"Gue cuma gak mau lo sial karena deket gue, Nic," lirihnya, seakan lebih bicara pada dirinya sendiri ketimbang ke orang di depannya.
Pintu yang belum Nico tutup rapat itu membuat Langkah Nico terhenti, menyisakan celah cahaya dari lorong kos yang remang. Ia berdiri kaku, jantungnya berdegup lebih keras dari biasanya. Kata-kata itu, meski pelan, jelas, dan cukup untuk membuatnya tercekat.

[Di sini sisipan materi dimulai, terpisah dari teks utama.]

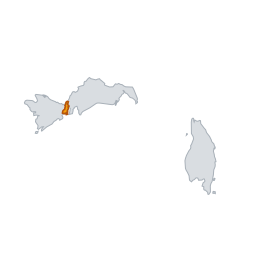 Lawas, Sarawak, Malaysia shown in context, rotated 202°
{"feature_id": "92858781B12558233193799", "entity_name": "Lawas", "entity_type": "district", "adm_level": 2, "iso_a3": "MYS", "parent_name": "Malaysia", "parent_adm1": "Sarawak", "projection": "robinson", "projection_center": [115.436, 4.467], "detail": "fine", "context": "in_parent", "style": "filled", "palette": "amber", "viewbox_px": 256, "rotation_deg": 202, "n_neighbors": 0, "source": "geoboundaries", "source_scale": "gbopen_adm2", "svg_char_len": 5603}
<svg xmlns="http://www.w3.org/2000/svg" viewBox="0 0 256 256"><g transform="rotate(202 128 128)"><path d="M215.4,127.2L214.1,126.9L212.2,125.7L210.3,125.2L204.8,125.2L204.0,124.8L202.9,125.5L201.0,124.9L199.9,125.0L198.7,125.8L196.9,125.1L196.1,126.2L195.0,126.9L193.8,130.1L193.5,133.8L193.8,136.1L193.2,137.3L193.0,139.9L192.6,141.1L191.0,141.6L190.3,141.2L188.9,142.8L188.6,143.4L188.5,146.0L189.6,146.8L189.6,147.3L187.3,149.4L185.4,150.7L185.1,151.7L185.8,154.0L185.5,155.0L184.5,155.5L183.7,158.4L182.8,160.2L182.4,160.4L181.1,159.8L175.8,160.6L174.3,162.1L172.8,163.0L171.6,162.2L171.1,162.2L166.2,160.6L166.0,159.2L165.5,159.0L160.5,159.1L157.3,160.6L156.2,164.2L154.5,164.5L153.3,165.8L151.1,165.6L149.8,166.0L147.6,165.4L145.6,165.3L139.2,167.6L137.2,166.0L130.9,159.5L130.1,158.4L129.9,156.4L129.2,156.1L128.9,155.6L128.8,155.0L129.8,153.4L130.8,155.5L132.3,156.6L135.0,157.4L137.5,157.1L141.1,159.2L142.2,159.6L143.4,159.4L145.6,161.0L147.0,161.1L145.2,160.0L144.9,159.1L145.1,158.2L146.2,156.9L146.4,154.9L147.3,152.9L147.5,152.0L146.8,151.3L146.7,150.1L147.2,148.4L148.4,149.3L149.4,149.1L149.4,146.0L150.1,144.6L151.3,143.7L163.3,140.6L165.3,139.9L166.6,139.0L170.9,132.5L176.1,126.3L176.8,124.2L176.7,122.6L177.0,122.3L177.6,122.1L178.7,122.9L179.3,123.5L180.4,126.1L181.4,126.2L183.1,128.7L183.5,129.0L183.9,128.8L185.3,127.2L185.6,126.1L185.3,125.9L186.0,124.5L185.4,123.6L184.9,120.5L188.0,118.3L188.0,120.9L188.8,124.5L190.3,125.1L191.1,124.8L190.7,123.7L190.5,121.6L190.1,120.1L189.2,118.3L191.7,117.9L193.6,116.0L193.9,114.7L192.7,114.0L192.2,113.1L192.2,112.1L194.2,109.7L194.4,110.4L195.6,110.6L196.3,110.6L197.1,109.6L197.6,108.2L199.1,106.3L199.9,103.3L203.8,98.5L206.8,92.8L207.4,93.3L207.6,94.8L206.9,97.5L208.3,96.8L210.6,93.1L211.9,93.7L211.8,94.7L212.4,96.6L216.1,99.1L216.7,101.6L215.8,102.5L216.1,104.9L215.8,105.6L214.6,106.3L218.0,105.6L220.0,104.2L221.2,106.6L219.3,107.5L219.7,108.5L221.5,107.9L222.6,107.1L223.8,107.3L225.5,108.2L226.0,108.7L226.4,109.9L227.6,110.3L230.3,111.9L232.7,111.8L233.5,112.6L233.4,114.7L232.2,115.9L227.2,117.5L225.9,117.5L224.1,116.9L222.8,117.2L222.0,119.2L223.5,121.1L226.0,123.2L226.4,123.7L225.9,124.7L220.1,126.2L218.9,126.1L216.7,125.1L215.4,127.2ZM27.6,99.5L28.2,96.7L29.2,96.6L30.0,98.2L33.1,99.4L34.0,99.0L34.4,99.3L34.9,99.7L35.7,101.9L37.6,101.9L37.8,105.4L36.9,106.8L36.8,107.7L38.2,109.3L39.1,108.9L39.8,107.5L43.0,106.0L44.3,107.6L45.5,107.6L46.4,107.0L47.1,105.1L48.4,103.7L48.9,101.9L50.8,102.4L51.5,102.8L53.5,106.6L56.3,109.2L58.3,110.7L59.6,112.1L62.9,118.9L63.3,121.1L63.5,124.5L63.0,129.6L62.3,132.1L62.4,133.3L63.3,135.2L63.0,136.9L63.1,142.3L64.2,144.3L67.1,146.6L71.5,157.1L72.2,160.1L71.8,161.2L71.0,161.5L70.4,160.9L69.9,159.5L68.9,158.3L69.0,160.4L67.1,160.1L65.8,160.4L64.3,161.9L63.5,161.9L62.2,159.3L57.2,156.3L55.4,155.5L53.5,153.2L49.2,150.7L46.4,148.2L45.2,146.7L42.4,145.4L41.2,143.8L40.0,142.9L40.7,141.4L40.1,138.4L38.1,135.7L37.1,133.9L35.3,132.0L33.8,129.7L34.7,129.0L33.3,126.5L32.8,124.7L32.8,121.3L31.3,116.6L30.0,109.9L30.3,107.6L30.0,105.1L27.6,99.5ZM210.7,90.6L210.1,91.3L209.9,89.5L210.8,88.6L212.0,88.4L212.1,90.0L211.8,90.4L210.7,90.6ZM24.7,99.2L25.4,100.5L24.9,101.3L24.4,101.1L23.5,101.7L22.6,100.4L22.5,99.8L23.6,99.9L24.7,99.2ZM148.8,148.6L148.4,148.8L147.9,148.4L147.8,144.7L148.2,144.3L148.7,145.1L148.8,148.6ZM29.9,112.1L29.0,113.8L28.3,113.6L28.4,111.6L28.9,111.4L29.9,112.1ZM218.7,127.0L217.2,127.3L216.2,127.2L216.3,126.2L216.8,126.1L218.7,127.0ZM71.5,144.8L70.7,144.8L70.6,144.4L71.2,143.1L71.5,144.8ZM40.3,141.7L39.7,141.9L39.8,141.1L40.2,140.7L40.3,141.7Z" fill="#d9dde1" stroke="#a8b0b8" stroke-width="1"/><path d="M193.8,130.1L194.0,130.0L194.3,130.0L194.4,129.9L194.5,129.8L194.6,129.7L194.8,129.2L194.9,128.8L195.0,128.8L195.0,128.5L195.0,128.4L195.1,128.1L195.1,127.8L194.9,127.7L194.7,127.5L194.7,127.4L194.7,127.2L194.6,126.9L194.6,126.7L194.7,126.3L194.7,126.1L194.8,126.0L194.9,125.8L195.0,125.6L194.9,125.3L194.9,125.1L194.7,125.0L194.4,124.9L194.2,124.8L194.1,124.7L194.1,124.4L194.2,124.2L194.2,123.9L194.0,123.6L193.9,123.4L193.9,123.2L194.0,123.1L194.1,122.9L193.9,122.6L193.9,122.4L193.9,122.2L193.7,122.0L193.7,121.8L193.7,121.6L193.9,121.4L194.0,121.3L194.1,121.1L194.3,120.8L194.4,120.6L194.5,120.3L194.6,120.1L194.6,119.9L194.8,119.7L194.8,119.3L194.8,119.1L194.8,118.9L194.7,118.4L194.6,118.1L194.6,117.9L194.5,117.5L194.5,117.4L194.5,117.2L194.3,117.1L194.1,117.1L193.6,117.2L193.4,117.3L193.1,117.5L192.7,117.3L192.3,117.4L192.3,117.5L192.2,117.5L191.9,117.7L191.9,117.8L192.0,118.0L191.9,118.1L191.6,118.3L191.4,118.3L191.1,118.2L190.9,118.0L190.7,118.0L190.4,117.8L190.3,117.7L190.3,117.3L189.9,117.4L189.8,117.5L189.9,117.8L189.7,117.9L189.3,118.1L189.2,118.2L189.2,118.3L189.3,118.4L189.4,118.5L189.5,118.7L189.7,118.8L189.7,119.0L189.8,119.1L190.2,119.5L190.3,119.5L190.2,119.6L190.2,119.9L190.1,120.0L190.3,120.1L190.3,120.3L190.5,120.4L190.5,120.5L190.4,120.6L190.3,120.8L190.6,120.9L190.6,121.0L190.4,121.3L190.5,121.4L190.6,121.5L190.8,121.6L190.8,121.8L190.8,122.0L190.8,122.3L190.7,122.4L190.6,122.5L190.6,122.8L190.6,123.0L190.7,123.3L190.6,123.5L190.6,123.8L190.7,124.1L190.8,124.2L190.9,124.4L191.1,124.5L191.3,124.7L191.3,124.8L191.4,125.0L191.5,125.1L191.5,125.3L191.4,125.5L191.1,125.6L190.9,125.8L190.8,126.0L191.0,126.3L191.3,126.6L191.6,126.8L191.8,126.8L192.0,126.8L192.4,126.9L192.6,127.1L192.7,127.4L192.8,127.6L193.0,127.8L193.1,128.1L192.9,128.3L192.9,128.7L192.9,128.8L193.0,129.0L193.1,129.4L193.1,129.5L193.1,129.9L193.1,130.0L193.3,130.0L193.5,130.0L193.8,130.1Z" fill="#f59e0b" stroke="#b45309" stroke-width="1.5"/></g></svg>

Keheningan kembali mengambil alih. Adam meremas ujung celananya, berusaha menahan getaran kecil di tangannya. Di matanya ada lelah yang tak bisa disembunyikan, juga takut-takut bahwa kehangatan singkat yang Nico bawa bisa hilang kapan saja, atau lebih buruk, berubah jadi luka baru.
Sejenak Nico hanya diam, menelan semua rasa yang bertumpuk di dadanya. Ada marah, ada sedih, tapi juga ada iba yang tak bisa ia tolak. Tangannya masih menahan daun pintu, ragu apakah harus masuk lagi atau benar-benar pergi.
Sementara di dalam, Adam tetap di kursinya, tak sadar kalau kalimat lirihnya terdengar. Ia menunduk, menutup wajah dengan satu tangan, seolah ingin menghilang dari dunia.